## Provided information
• • • • •

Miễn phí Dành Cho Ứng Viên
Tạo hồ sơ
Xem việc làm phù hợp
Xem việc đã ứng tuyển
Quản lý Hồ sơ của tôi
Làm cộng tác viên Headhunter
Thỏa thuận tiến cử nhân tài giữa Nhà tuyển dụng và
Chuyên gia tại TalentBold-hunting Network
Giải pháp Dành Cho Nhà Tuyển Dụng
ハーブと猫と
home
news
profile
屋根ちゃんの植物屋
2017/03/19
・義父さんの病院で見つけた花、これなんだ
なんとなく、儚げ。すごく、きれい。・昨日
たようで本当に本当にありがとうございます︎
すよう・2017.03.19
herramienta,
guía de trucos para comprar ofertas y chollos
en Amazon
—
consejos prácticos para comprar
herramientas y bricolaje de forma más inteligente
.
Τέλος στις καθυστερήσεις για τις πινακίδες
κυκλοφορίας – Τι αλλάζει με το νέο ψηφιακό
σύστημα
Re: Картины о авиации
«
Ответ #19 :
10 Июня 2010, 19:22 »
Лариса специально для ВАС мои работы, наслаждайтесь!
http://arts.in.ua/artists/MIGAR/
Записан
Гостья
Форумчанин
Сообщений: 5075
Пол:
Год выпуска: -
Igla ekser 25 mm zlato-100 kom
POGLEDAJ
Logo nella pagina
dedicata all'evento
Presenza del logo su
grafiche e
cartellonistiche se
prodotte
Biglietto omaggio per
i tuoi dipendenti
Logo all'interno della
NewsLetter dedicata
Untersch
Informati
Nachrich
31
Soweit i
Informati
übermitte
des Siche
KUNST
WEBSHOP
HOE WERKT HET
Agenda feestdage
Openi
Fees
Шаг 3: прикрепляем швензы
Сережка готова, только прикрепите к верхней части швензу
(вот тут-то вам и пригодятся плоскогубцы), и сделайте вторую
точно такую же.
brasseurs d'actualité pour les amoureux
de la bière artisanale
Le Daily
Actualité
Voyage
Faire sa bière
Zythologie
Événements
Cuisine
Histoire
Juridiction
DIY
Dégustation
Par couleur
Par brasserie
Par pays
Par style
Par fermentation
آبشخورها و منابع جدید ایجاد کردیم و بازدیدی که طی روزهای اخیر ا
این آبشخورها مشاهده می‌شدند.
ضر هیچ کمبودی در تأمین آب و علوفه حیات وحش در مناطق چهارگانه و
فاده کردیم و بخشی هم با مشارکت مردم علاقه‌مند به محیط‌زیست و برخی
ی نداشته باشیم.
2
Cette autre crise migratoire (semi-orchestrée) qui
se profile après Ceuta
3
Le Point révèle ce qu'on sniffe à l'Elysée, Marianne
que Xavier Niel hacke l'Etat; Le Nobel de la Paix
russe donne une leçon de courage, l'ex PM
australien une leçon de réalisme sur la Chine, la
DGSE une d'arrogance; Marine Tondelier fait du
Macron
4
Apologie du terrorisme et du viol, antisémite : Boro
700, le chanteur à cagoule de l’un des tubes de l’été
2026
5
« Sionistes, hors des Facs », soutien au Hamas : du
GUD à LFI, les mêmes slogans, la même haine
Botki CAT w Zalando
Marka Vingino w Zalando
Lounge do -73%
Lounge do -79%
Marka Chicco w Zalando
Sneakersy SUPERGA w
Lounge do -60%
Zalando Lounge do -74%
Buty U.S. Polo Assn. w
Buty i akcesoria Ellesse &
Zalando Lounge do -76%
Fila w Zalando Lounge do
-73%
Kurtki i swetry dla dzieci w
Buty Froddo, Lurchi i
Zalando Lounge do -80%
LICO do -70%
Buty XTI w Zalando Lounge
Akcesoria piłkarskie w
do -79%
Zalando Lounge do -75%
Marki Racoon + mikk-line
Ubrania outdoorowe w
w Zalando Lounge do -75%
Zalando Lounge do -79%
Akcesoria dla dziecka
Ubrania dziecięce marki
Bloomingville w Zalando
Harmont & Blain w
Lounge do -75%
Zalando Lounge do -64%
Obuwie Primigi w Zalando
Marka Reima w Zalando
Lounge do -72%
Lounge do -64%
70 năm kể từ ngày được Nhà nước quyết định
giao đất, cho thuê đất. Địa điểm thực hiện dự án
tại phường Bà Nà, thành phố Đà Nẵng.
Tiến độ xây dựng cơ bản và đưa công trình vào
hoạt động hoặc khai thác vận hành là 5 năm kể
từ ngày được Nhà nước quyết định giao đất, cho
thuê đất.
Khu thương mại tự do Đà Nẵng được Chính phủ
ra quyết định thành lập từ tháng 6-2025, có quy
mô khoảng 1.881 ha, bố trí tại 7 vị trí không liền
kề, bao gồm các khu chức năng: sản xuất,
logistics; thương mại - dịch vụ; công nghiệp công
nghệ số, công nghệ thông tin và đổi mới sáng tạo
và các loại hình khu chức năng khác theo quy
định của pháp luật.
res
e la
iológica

• • • • •

## Action item
Going through the entries above, count the lines with the word "comprar". Give only the result.

## Task result
2